« Les robots sont partout »

Robots sous-marins, drones, humanoïdes qui vous regardent, robots qui guident l’atterrissage des avions ou orientent les roues d’un fauteuil roulant : ils sont partout ! 

Les robots

Les robots apparaissent avec la première révolution industrielle (Cotton gin, moteur à vapeur, etc.). Auparavant, on avait créé des automates (Vaucanson, 1733) et des métiers à tisser avec cartes perforées (1745), etc. Puis sont apparus la cybernétique (1900), l’intelligence artificielle (Turing, 1950) et les astromobiles (rovers) envoyés pour explorer les planètes (1996). Ajoutons, pour les jeunes, des jeux vidéo comme les Robocops et les Transformers.

Nous venons d’entrer dans The Second Machine Age, où les robots envahissent tous les domaines :

  • Il y a des robots domestiques qui nettoient le plancher (Roomba), des poupées thérapeutiques (Paro), des serviteurs domestiques (Asimo), des caméras volantes qu’on peut même acheter (Phantom), etc.
  • Il y a les robots qui « réparent » le corps humain : le bras ou la jambe bionique, l’implant oculaire, le cœur artificiel, le neurostimulateur, etc.
  • Il y a des robots industriels comme K6Baxter dans les usines et le RoboSimian pour les voyages interstellaires.
  • Il y a les robots militaires pour déminer le terrain (Packbot) ou qui volent comme les Reaper, Raven, WASP, Shadow, Predator, etc.
  • Il y en a même qui sont vendus aux enfants sous forme de kit : Lego et LittleBits par exemple. Ci-dessous, une utilisation pédagogique des robots en classe.

Les robots militaires

Génération I (2000) :

C’est la génération de robots télépilotés (drones) ou sur roues (pour le déminage, etc.), contrôlées à distance par des opérateurs. C’est un amalgame de GPS, de gyroscope, de sans-fil, de Wi-Fi, de radar, de caméras infrarouges, de capteurs de détection et de stations au sol. En fait, les drones sont des tueurs à bouton poussoir dont l’utilisation ressemble à un jeu vidéo (le modèle utilisé par la CIA est le Targeted Killing, c’est-à-dire exécutions extrajudiciaires). Ils ont été créés pour une guerre asymétrique (une armée bien équipée face à des insurrections locales).

Exemple d’un drone Predator tirant un missile Hellfire (US Dept. of Defence)

Ils ont complètement changé la façon de conduire la guerre, créant des actions sans risque pour les militaires, mais avec d’énormes dommages collatéraux pour les civils. À partir de 2006, ils sont manufacturés en quantité exponentielle, devenant une industrie dans plus de 40 pays, laquelle est liée à un modèle économique axé autour de la sécurité (chapitre 6).

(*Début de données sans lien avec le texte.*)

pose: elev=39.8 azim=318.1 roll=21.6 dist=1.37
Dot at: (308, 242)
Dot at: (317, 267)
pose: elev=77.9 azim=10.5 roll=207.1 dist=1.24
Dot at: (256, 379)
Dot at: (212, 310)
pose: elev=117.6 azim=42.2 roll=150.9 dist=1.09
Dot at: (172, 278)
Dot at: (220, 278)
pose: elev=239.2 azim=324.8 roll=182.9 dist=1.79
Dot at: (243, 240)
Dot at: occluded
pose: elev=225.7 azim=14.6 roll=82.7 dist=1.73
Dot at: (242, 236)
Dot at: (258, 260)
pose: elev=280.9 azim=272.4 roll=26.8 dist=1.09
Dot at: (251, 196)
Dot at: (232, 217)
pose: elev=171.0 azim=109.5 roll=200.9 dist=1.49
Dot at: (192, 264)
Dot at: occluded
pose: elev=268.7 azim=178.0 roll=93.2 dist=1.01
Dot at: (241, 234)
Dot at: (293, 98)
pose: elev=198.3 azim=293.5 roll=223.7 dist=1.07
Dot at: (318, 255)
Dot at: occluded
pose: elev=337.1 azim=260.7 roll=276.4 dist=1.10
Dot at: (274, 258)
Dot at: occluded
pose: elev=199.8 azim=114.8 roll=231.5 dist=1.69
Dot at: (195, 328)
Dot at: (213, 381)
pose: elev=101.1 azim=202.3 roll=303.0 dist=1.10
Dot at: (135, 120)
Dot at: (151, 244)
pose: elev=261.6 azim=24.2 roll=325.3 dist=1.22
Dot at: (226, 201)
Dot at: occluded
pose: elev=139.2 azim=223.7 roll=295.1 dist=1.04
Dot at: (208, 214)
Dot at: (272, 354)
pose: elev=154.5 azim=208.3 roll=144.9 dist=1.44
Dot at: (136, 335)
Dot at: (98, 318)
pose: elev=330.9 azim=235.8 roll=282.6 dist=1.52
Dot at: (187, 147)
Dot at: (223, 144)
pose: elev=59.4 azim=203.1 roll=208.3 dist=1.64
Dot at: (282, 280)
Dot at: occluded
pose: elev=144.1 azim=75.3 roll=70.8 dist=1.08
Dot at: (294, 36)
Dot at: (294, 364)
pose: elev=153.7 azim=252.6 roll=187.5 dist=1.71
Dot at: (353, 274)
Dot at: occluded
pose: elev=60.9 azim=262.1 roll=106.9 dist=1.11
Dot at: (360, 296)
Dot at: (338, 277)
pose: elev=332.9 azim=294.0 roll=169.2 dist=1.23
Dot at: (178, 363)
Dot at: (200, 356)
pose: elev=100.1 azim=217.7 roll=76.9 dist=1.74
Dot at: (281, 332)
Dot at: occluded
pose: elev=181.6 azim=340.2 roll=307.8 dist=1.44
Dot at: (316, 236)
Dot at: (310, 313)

En 2013, l’armée américaine possédait déjà 7 000 drones et 12 000 véhicules sans pilote ; d’ailleurs, on avait, à cette date, formé trois cents fois plus de télépilotes de drones que de pilotes d’avion. Avec ces robots, une armée peut gagner peut-être la guerre, mais pas la paix ; en effet, ils posent actuellement plusieurs problèmes, parce que les règles internationales de la guerre ne sont pas claires concernant l’usage des robots (aussi la CIA et le FBI en profitent) (Voir le Salon International des systèmes téléguidés annuel ou AUVSI).

Génération II (2010) :

C’est la génération émergente des microdrones beaucoup plus smart et semi-autonomes. Ce sont de petits robots de la grandeur d’un papillon, qui sont développés grâce à la miniaturisation, aux nanotechnologies et possédant une Embedded Intelligence. Ils peuvent être assemblés pour quelques centaines de dollars, et ce, même par des particuliers (une menace éventuelle de la part des djihadistes ?). Non loin derrière, arrivent déjà des nano robots de la taille d’une guêpe (genre RFID volant).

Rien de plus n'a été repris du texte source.